Porém, percebo que Anonymous possui um ponto fraco. O coletivo não é de fato isento de líderes. Ele possui lideranças espontâneas e flutuantes, e segundo o The Guardian, uns poucos munidos de mais conhecimento informático que orquestraram os canais de comunicação e os aspectos técnicos dos ataques. Se isso é verdade, existem pessoas na operação que são "menos anônimas" que outras, tornando-se alvos fáceis para a criminalização por parte do estados-nação. Pessoas criminalizáveis são desbandáveis, basta pegar uns que os outros se cagam de medo. Afinal, o grande ponto forte dos ataques que foram executados (DDoS) é que é muito difícil descobrir quais são a massa de pessoas envolvidas nos ataques².

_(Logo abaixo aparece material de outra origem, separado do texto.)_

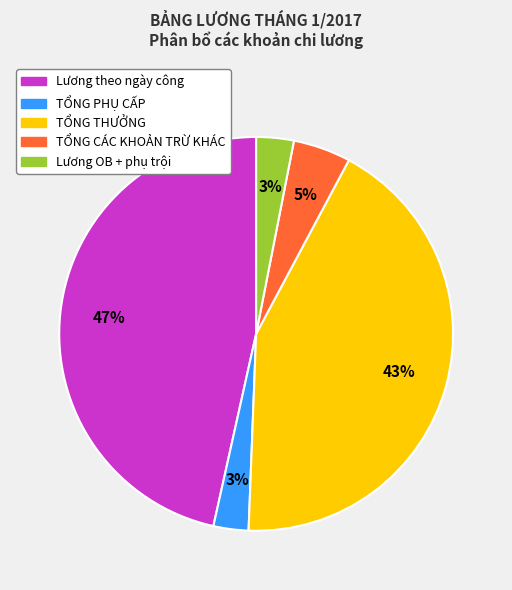

Does any single category account for the majority?

No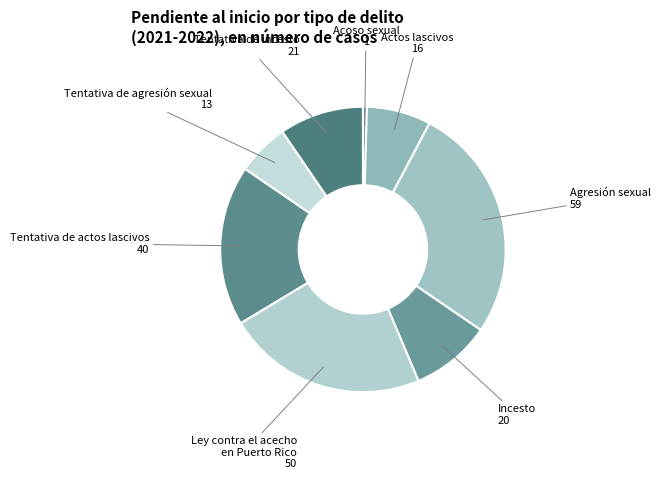

Which has a higher value, Tentativa de actos lascivos or Tentativa de incesto?

Tentativa de actos lascivos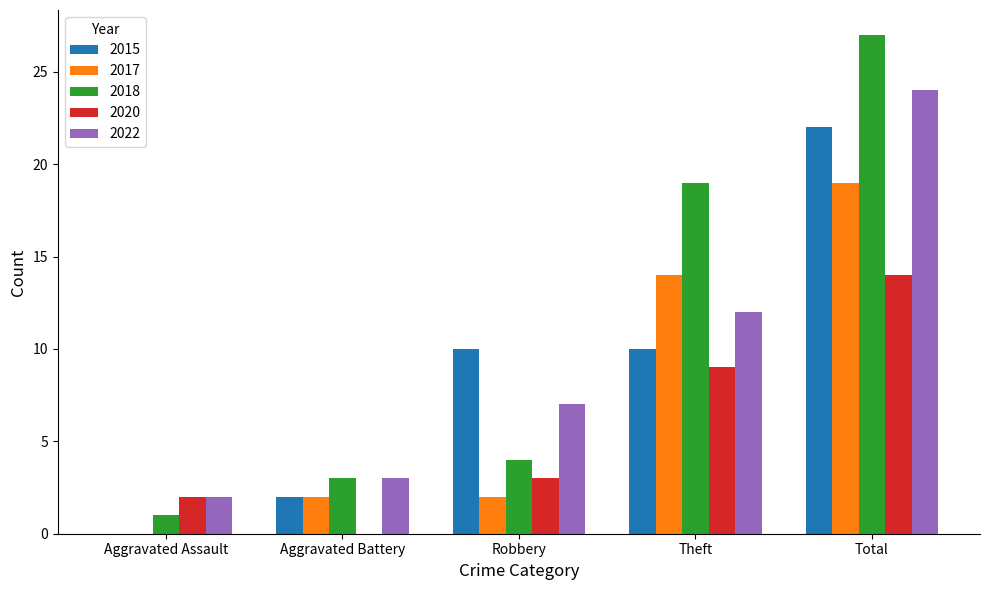

Which series changed the most between Aggravated Battery and Theft?

2018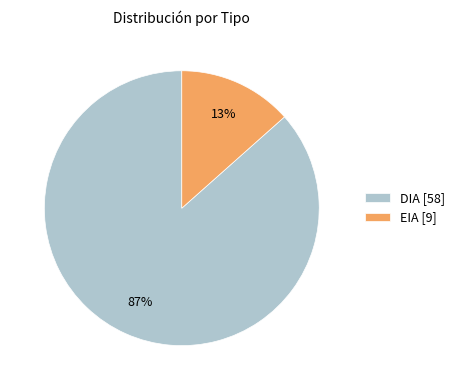

Which category has the smallest portion of the pie?

EIA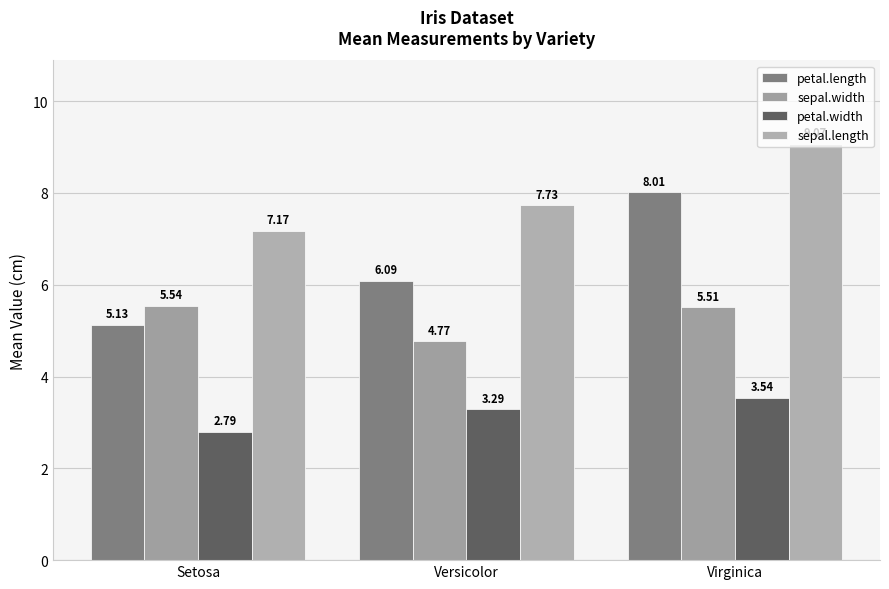

What is the label of the 3rd bar from the left?

Virginica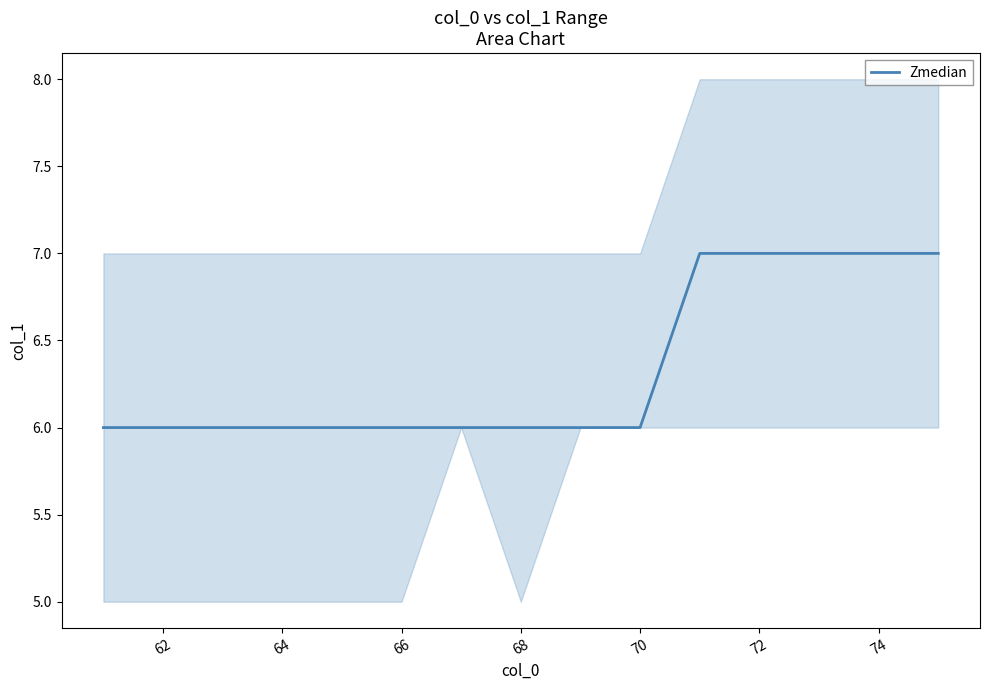

Does the chart have visible grid lines?

No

Mas talvez o mais interessante e surreal nessa história toda seja a abundância de discussões paralelas que dela emergiram; por exemplo, a escritora feminista Naomi Wolf escreveu uma carta aberta ostensivamente sarcástica à Interpol elogiando seu empenho na caça de caras que se comportam como "babacas narcisistas com as mulheres que estão namorando". Talvez seja a Naomi que não entendeu bem as acusações de estupro lançadas sobre Assange (eu também não, confesso. e super estou tentando entender), mas outras feministas não gostaram de ver acusações de violência contra a mulher sendo desconsideradas assim, de primeira - esse é um tema caro ao feminismo, advinhe porque. (não que a Naomi tenha mesmo feito isso. ela só tava sendo sarcástica com o esforço politicamente motivado da interpol e AH, não vale nem a pena explicar, é óbvio demais). Ou, pra dar outro exemplo da louca dispersão de assuntos envolvidos, vide a discussão sobre neutralidade da internet, uma vez que esse caso evidenciou quanto nossa inocente navegação de fato se passa sustentada por grandes corporações, dotadas de interesses bastante particulares e muitas vezes aversos à liberdade de expressão.

Mas acho que a principal discussão que vai sair desse caso é também uma das que menos vi sendo explorada a fundo - sobre a relação entre os estados-nação, democráticos ou otherwise, e a transparência. Mas isso eu abordo em outro post, em breve.

¹Os ataques realizados foram os chamados "DDoS", ou Distributed Denial of Service. Esse tipo de ataque se baseia em um mutirão de computadores contatar junto um servidor várias vezes por segundo, tornando-o incapaz de fazer qualquer coisa enquanto isso. Geralmente isso é feito usando o computador das outras pessoas sem que elas queiram, através de software malicioso - mas, no caso da "Operation Payback" você empresta seu computador voluntariamente pra Anonymous através de um programinha que te conecta a uma "colméia" que ataca junta, sem que você precise fazer quase nada. O programinha se chama "Low Earth Orbit Ion Cannon", ou "Canhão de Ions de Órbita Baixa". Gotta love these nerds.

²Pelo que entendi, o servidor que está recebendo o DDoS fica super atulhado com todos os IPs mandando informação, e se ele ainda por cima decide anotar o endereço de todo mundo que está requerindo comunicação ele se atrapalha mais rápido ainda e cair do ar, de modo que no fim não registra grande coisa.